Because that was how he was.

“I am sorry I could not be there for you, Anna,” he said.

I looked down into the ravine, at the river where the mountain lake’s overflow funneled and became cascading waterfalls as it flowed.

“It would’ve been nice to have you around,” I said. “But I’m glad that you weren’t. They would’ve arrested you.”

That would’ve been a valid reason for him to stay away. But that wasn’t it. Derrick was an enigma, not a liar.

“Do you remember the time we scaled this cliffside? Mom was pissed,” I said.

Derrick’s lips lifted at one side. “I do.”

The wind picked up, colder as the storm moved closer.

“You really don’t know where I was that year?” I asked.

Derrick's expression tightened briefly. “I looked for you everywhere.”

His words struck brutally, cracking my facade and ripping open scar tissue that I’d forgotten hadn’t always been there.

“You did?” I asked, my voice fragile.

“I did,” he said. “But I failed.”

I let out a shaky breath.

“I can no longer offer you the certainty that you will be safe, Anna,” he said.

“I don’t understand what changed,” I said. “Mom felt safe here. What happened that night?”

“I do not know,” he said. “And that is why I can no longer keep you safe.”

Cold drops of rain pelted my skin. Hearing Derrick talk like this, like he’d been rendered powerless, felt like a gaping hole had been torn into my body. He was the strongest and most confident person I knew, and for him to be scared, that terrified me to my core.

“Am I not safe here? Am I putting Susan and Katie in danger?” I asked, my voice only steady by fierce determination.

“You are vulnerable now, Anna. You are no longer hidden, and it is unclear why you were returned, but one thing is known—they expected me to reconnect with you,” he said.

My heart dropped into my stomach. “What does that mean?”

“It means my next move was anticipated, and for now, the goals of our adversary are aligned with our own,” he said, his voice distant and monotone.

“Who is ‘they’?” I asked. “And what do they want with me?”

Derrick narrowed his eyes. “If I knew, they wouldn’t have taken you.”

Rain was coming down harder now, numbing my skin.

“I don’t know what I’m supposed to do,” I said. “How can I move on? How can I stay here? I don’t know how to let go of this.”

“Staying here was never an option,” Derrick said. “It was a dream that your mother had.”

I thought of her porcelain face, still and quiet.

Pain ached at my core, deep inside my chest like a cancer slowly spreading. It wasn’t that she was gone. That hurt, but grief was natural. Grief faded over time. What I felt wasn’t grief, but regret. Regret for how she lived her life, or rather, how much she hadn’t lived. All for what?

For me to exist and feel guilty for the rest of my life?
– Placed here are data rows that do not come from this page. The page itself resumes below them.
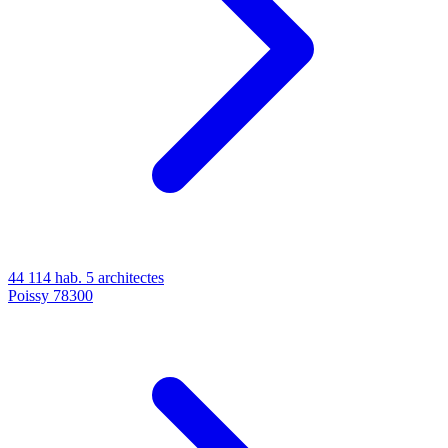
44 114 hab.
5 architectes
Poissy
78300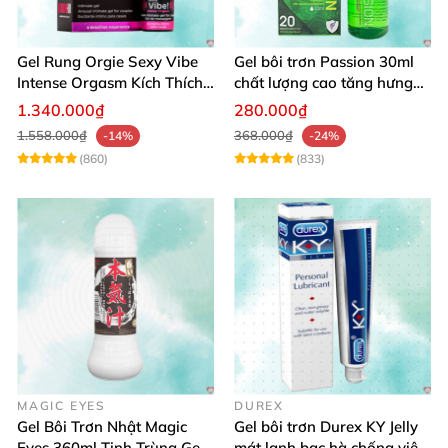
Gel Rung Orgie Sexy Vibe
Gel bôi trơn Passion 30ml
Intense Orgasm Kích Thích
chất lượng cao tăng hưng
Tăng Cường
phấn nữ
1.340.000₫
280.000₫
1.558.000₫
368.000₫
-14%
-24%
(860)
(833)
MAGIC EYES
DUREX
Gel Bôi Trơn Nhật Magic
Gel bôi trơn Durex KY Jelly
Eyes 360ml Tinh Trùng Gel
mát lạnh bạc hà chống viêm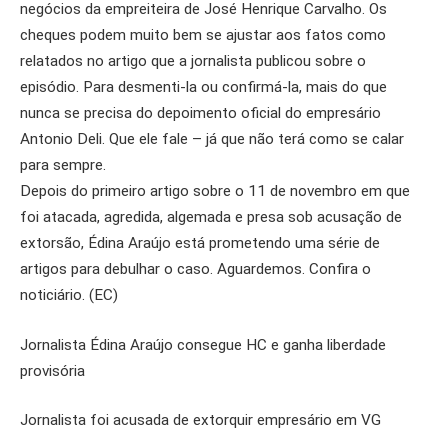
negócios da empreiteira de José Henrique Carvalho. Os
cheques podem muito bem se ajustar aos fatos como
relatados no artigo que a jornalista publicou sobre o
episódio. Para desmenti-la ou confirmá-la, mais do que
nunca se precisa do depoimento oficial do empresário
Antonio Deli. Que ele fale – já que não terá como se calar
para sempre.
Depois do primeiro artigo sobre o 11 de novembro em que
foi atacada, agredida, algemada e presa sob acusação de
extorsão, Édina Araújo está prometendo uma série de
artigos para debulhar o caso. Aguardemos. Confira o
noticiário. (EC)
Jornalista Édina Araújo consegue HC e ganha liberdade
provisória
Jornalista foi acusada de extorquir empresário em VG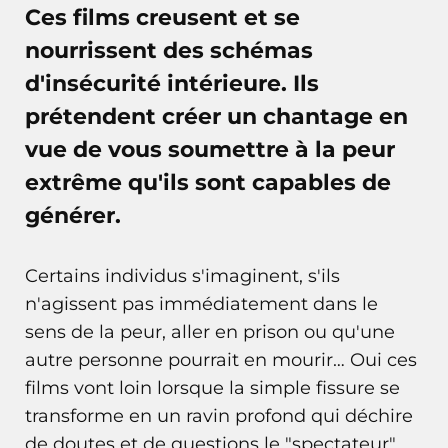
Ces films creusent et se
nourrissent des schémas
d'insécurité intérieure. Ils
prétendent créer un chantage en
vue de vous soumettre à la peur
extrême qu'ils sont capables de
générer.
Certains individus s'imaginent, s'ils
n'agissent pas immédiatement dans le
sens de la peur, aller en prison ou qu'une
autre personne pourrait en mourir… Oui ces
films vont loin lorsque la simple fissure se
transforme en un ravin profond qui déchire
de doutes et de questions le "spectateur"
Her words haunted me, creeping into my mind at the most inconvenient times without warning, breaking down the walls that I’d constructed.

“It wasn’t until you were born that I truly understood unconditional love.”
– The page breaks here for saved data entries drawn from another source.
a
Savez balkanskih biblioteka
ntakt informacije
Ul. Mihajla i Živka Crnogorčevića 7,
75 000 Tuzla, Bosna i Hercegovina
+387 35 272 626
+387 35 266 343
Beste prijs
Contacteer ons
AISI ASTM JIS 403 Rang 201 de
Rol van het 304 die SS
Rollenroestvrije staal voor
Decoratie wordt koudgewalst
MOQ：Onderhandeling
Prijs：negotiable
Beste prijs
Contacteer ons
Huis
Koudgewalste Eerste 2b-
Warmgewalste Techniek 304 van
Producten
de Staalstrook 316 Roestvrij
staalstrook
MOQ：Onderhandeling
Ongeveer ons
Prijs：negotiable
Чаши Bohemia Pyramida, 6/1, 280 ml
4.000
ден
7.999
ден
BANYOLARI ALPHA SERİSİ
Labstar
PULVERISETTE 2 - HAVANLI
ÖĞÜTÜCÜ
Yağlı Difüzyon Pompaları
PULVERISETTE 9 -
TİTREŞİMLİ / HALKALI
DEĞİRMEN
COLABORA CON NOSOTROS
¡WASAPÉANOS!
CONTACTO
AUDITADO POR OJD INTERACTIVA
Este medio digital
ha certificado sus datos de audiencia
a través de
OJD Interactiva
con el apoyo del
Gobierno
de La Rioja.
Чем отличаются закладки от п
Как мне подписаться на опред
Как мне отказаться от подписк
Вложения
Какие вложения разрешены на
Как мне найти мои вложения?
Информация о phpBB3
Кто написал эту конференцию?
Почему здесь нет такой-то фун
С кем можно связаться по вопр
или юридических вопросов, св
“She was trying to protect me, wasn’t she?” I whispered.

Derrick shifted, and the warmth of his hand touched my skin like a summer breeze. Such an inconsequential thing to bring such joy. His voice broke through my thickest, innermost walls like twigs.

“Your mother loved you, Anna. But she kept you here long enough. It is time,” he said.

I glanced at him, squinting at the odd tone.

“Time for what?” I asked, curiosity taking root.

“For you to learn about Nightfall. It was perhaps the first real home that Adelyna ever knew and one that she forbade me from telling you about.”

Nightfall? My mom’s first real home?

“Why are you doing it now? I thought you were going to honor her secrets,” I asked.